--- START ---

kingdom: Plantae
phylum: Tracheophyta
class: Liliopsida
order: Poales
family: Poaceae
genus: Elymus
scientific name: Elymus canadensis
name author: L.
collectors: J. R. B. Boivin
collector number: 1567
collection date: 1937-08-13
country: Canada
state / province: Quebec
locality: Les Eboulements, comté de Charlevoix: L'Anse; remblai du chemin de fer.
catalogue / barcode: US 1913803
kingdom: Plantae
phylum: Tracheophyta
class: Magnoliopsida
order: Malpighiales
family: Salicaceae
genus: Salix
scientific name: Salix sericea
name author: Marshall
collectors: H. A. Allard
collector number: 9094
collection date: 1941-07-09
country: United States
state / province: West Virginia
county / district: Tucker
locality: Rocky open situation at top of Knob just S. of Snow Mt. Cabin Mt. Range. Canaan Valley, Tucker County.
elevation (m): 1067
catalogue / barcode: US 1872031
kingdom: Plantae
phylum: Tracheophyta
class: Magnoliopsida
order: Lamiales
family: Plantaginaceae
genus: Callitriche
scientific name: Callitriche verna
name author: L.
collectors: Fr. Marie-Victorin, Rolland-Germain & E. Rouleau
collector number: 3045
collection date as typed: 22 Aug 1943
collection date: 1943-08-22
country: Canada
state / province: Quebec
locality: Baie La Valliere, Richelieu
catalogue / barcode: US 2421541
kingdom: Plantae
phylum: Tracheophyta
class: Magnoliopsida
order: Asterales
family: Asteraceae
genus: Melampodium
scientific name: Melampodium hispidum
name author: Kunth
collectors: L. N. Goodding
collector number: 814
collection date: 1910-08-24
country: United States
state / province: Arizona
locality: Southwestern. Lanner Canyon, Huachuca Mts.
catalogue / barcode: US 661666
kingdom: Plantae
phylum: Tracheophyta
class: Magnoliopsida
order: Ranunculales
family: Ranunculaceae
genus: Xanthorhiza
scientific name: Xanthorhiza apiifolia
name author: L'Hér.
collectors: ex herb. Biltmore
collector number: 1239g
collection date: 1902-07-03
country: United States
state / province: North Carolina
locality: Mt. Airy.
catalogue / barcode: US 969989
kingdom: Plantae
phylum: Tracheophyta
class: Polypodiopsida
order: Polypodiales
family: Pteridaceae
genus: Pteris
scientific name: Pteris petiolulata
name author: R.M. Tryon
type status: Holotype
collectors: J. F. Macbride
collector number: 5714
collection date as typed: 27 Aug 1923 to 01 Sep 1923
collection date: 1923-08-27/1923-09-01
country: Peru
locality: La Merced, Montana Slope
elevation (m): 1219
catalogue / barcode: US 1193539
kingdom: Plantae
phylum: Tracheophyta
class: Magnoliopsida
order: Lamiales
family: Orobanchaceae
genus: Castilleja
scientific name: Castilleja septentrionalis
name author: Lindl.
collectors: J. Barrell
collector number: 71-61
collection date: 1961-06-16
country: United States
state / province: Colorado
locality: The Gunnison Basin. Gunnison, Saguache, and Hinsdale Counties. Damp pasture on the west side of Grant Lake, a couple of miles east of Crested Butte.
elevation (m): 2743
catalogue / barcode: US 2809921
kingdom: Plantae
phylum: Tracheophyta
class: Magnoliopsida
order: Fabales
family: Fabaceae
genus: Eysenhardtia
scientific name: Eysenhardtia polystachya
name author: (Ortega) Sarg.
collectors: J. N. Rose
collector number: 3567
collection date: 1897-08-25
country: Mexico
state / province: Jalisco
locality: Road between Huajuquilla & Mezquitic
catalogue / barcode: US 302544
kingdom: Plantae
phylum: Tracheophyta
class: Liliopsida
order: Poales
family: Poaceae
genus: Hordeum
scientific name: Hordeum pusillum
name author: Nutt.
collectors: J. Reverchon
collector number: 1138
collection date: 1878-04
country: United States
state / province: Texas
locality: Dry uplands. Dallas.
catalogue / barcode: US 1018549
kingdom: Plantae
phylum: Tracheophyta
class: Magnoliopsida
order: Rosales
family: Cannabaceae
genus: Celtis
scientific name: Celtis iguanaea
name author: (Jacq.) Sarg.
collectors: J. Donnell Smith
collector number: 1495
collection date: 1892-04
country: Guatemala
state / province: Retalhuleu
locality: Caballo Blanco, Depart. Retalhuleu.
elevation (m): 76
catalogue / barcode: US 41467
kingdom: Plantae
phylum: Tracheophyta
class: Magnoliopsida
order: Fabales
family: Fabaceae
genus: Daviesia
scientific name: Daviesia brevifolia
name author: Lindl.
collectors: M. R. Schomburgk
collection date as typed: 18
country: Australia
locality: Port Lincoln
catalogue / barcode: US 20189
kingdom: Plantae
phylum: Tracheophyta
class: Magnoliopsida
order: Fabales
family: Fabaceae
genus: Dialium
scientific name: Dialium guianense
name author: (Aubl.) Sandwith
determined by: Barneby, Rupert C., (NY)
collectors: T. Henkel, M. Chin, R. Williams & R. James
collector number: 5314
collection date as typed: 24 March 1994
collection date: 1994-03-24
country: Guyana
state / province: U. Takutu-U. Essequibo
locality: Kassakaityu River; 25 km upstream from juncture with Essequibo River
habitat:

--- END ---

§ Your instructions
Could you copy out the entire listing above, line for line and without any changes?

§ Solution to this task
kingdom: Plantae
phylum: Tracheophyta
class: Liliopsida
order: Poales
family: Poaceae
genus: Elymus
scientific name: Elymus canadensis
name author: L.
collectors: J. R. B. Boivin
collector number: 1567
collection date: 1937-08-13
country: Canada
state / province: Quebec
locality: Les Eboulements, comté de Charlevoix: L'Anse; remblai du chemin de fer.
catalogue / barcode: US 1913803
kingdom: Plantae
phylum: Tracheophyta
class: Magnoliopsida
order: Malpighiales
family: Salicaceae
genus: Salix
scientific name: Salix sericea
name author: Marshall
collectors: H. A. Allard
collector number: 9094
collection date: 1941-07-09
country: United States
state / province: West Virginia
county / district: Tucker
locality: Rocky open situation at top of Knob just S. of Snow Mt. Cabin Mt. Range. Canaan Valley, Tucker County.
elevation (m): 1067
catalogue / barcode: US 1872031
kingdom: Plantae
phylum: Tracheophyta
class: Magnoliopsida
order: Lamiales
family: Plantaginaceae
genus: Callitriche
scientific name: Callitriche verna
name author: L.
collectors: Fr. Marie-Victorin, Rolland-Germain & E. Rouleau
collector number: 3045
collection date as typed: 22 Aug 1943
collection date: 1943-08-22
country: Canada
state / province: Quebec
locality: Baie La Valliere, Richelieu
catalogue / barcode: US 2421541
kingdom: Plantae
phylum: Tracheophyta
class: Magnoliopsida
order: Asterales
family: Asteraceae
genus: Melampodium
scientific name: Melampodium hispidum
name author: Kunth
collectors: L. N. Goodding
collector number: 814
collection date: 1910-08-24
country: United States
state / province: Arizona
locality: Southwestern. Lanner Canyon, Huachuca Mts.
catalogue / barcode: US 661666
kingdom: Plantae
phylum: Tracheophyta
class: Magnoliopsida
order: Ranunculales
family: Ranunculaceae
genus: Xanthorhiza
scientific name: Xanthorhiza apiifolia
name author: L'Hér.
collectors: ex herb. Biltmore
collector number: 1239g
collection date: 1902-07-03
country: United States
state / province: North Carolina
locality: Mt. Airy.
catalogue / barcode: US 969989
kingdom: Plantae
phylum: Tracheophyta
class: Polypodiopsida
order: Polypodiales
family: Pteridaceae
genus: Pteris
scientific name: Pteris petiolulata
name author: R.M. Tryon
type status: Holotype
collectors: J. F. Macbride
collector number: 5714
collection date as typed: 27 Aug 1923 to 01 Sep 1923
collection date: 1923-08-27/1923-09-01
country: Peru
locality: La Merced, Montana Slope
elevation (m): 1219
catalogue / barcode: US 1193539
kingdom: Plantae
phylum: Tracheophyta
class: Magnoliopsida
order: Lamiales
family: Orobanchaceae
genus: Castilleja
scientific name: Castilleja septentrionalis
name author: Lindl.
collectors: J. Barrell
collector number: 71-61
collection date: 1961-06-16
country: United States
state / province: Colorado
locality: The Gunnison Basin. Gunnison, Saguache, and Hinsdale Counties. Damp pasture on the west side of Grant Lake, a couple of miles east of Crested Butte.
elevation (m): 2743
catalogue / barcode: US 2809921
kingdom: Plantae
phylum: Tracheophyta
class: Magnoliopsida
order: Fabales
family: Fabaceae
genus: Eysenhardtia
scientific name: Eysenhardtia polystachya
name author: (Ortega) Sarg.
collectors: J. N. Rose
collector number: 3567
collection date: 1897-08-25
country: Mexico
state / province: Jalisco
locality: Road between Huajuquilla & Mezquitic
catalogue / barcode: US 302544
kingdom: Plantae
phylum: Tracheophyta
class: Liliopsida
order: Poales
family: Poaceae
genus: Hordeum
scientific name: Hordeum pusillum
name author: Nutt.
collectors: J. Reverchon
collector number: 1138
collection date: 1878-04
country: United States
state / province: Texas
locality: Dry uplands. Dallas.
catalogue / barcode: US 1018549
kingdom: Plantae
phylum: Tracheophyta
class: Magnoliopsida
order: Rosales
family: Cannabaceae
genus: Celtis
scientific name: Celtis iguanaea
name author: (Jacq.) Sarg.
collectors: J. Donnell Smith
collector number: 1495
collection date: 1892-04
country: Guatemala
state / province: Retalhuleu
locality: Caballo Blanco, Depart. Retalhuleu.
elevation (m): 76
catalogue / barcode: US 41467
kingdom: Plantae
phylum: Tracheophyta
class: Magnoliopsida
order: Fabales
family: Fabaceae
genus: Daviesia
scientific name: Daviesia brevifolia
name author: Lindl.
collectors: M. R. Schomburgk
collection date as typed: 18
country: Australia
locality: Port Lincoln
catalogue / barcode: US 20189
kingdom: Plantae
phylum: Tracheophyta
class: Magnoliopsida
order: Fabales
family: Fabaceae
genus: Dialium
scientific name: Dialium guianense
name author: (Aubl.) Sandwith
determined by: Barneby, Rupert C., (NY)
collectors: T. Henkel, M. Chin, R. Williams & R. James
collector number: 5314
collection date as typed: 24 March 1994
collection date: 1994-03-24
country: Guyana
state / province: U. Takutu-U. Essequibo
locality: Kassakaityu River; 25 km upstream from juncture with Essequibo River
habitat:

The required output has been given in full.